La manutention, le travail en hauteur, le port de charges lourdes à répétition dans les cintres ont mené les organismes de prévention et de protection des salarié. e. s comme la CARSAT à conditionner les subventions d’aide aux travaux d’aménagement des théâtres à la prévention des risques ergonomiques. Ainsi parfois, les tâches inhérentes aux compétences métier sont les mêmes qui mènent à leur perte. L’évolution des exigences ne permet plus d’exercer dans les mêmes conditions, ce qui par ailleurs est une bonne nouvelle. Les théâtres se doivent de réduire l’exposition de leurs salarié. e. s aux contraintes physiques et cela veut parfois dire qu’ils se doteront d’un cintre informatisé alors que leurs cintres manuels fonctionnent très bien, provoquant ainsi eux-mêmes l’obsolescence des compétences métier de machinistes-cintrier.e.s de leur territoire.
Conclusion : entre progrès et fragilité
La mise en place des cintres informatisés incarne pleinement les contradictions du progrès technique dans le spectacle vivant.
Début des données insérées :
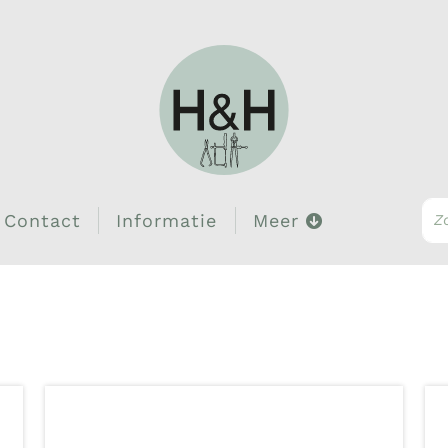
Contact
Informatie
Meer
D’un côté, elle permet une nette amélioration des conditions de travail et une extension des possibilités artistiques.
De l’autre, elle engendre une dépendance accrue à la technologie, réduit l’autonomie des équipes locales et met en péril un pan entier du patrimoine immatériel du théâtre : les savoir-faire liés à la machinerie traditionnelle.
Il est donc essentiel que cette transition soit accompagnée d’une réflexion globale sur la formation, la mémoire des métiers et la capacité à maintenir une certaine autonomie technique, même dans un univers de plus en plus automatisé.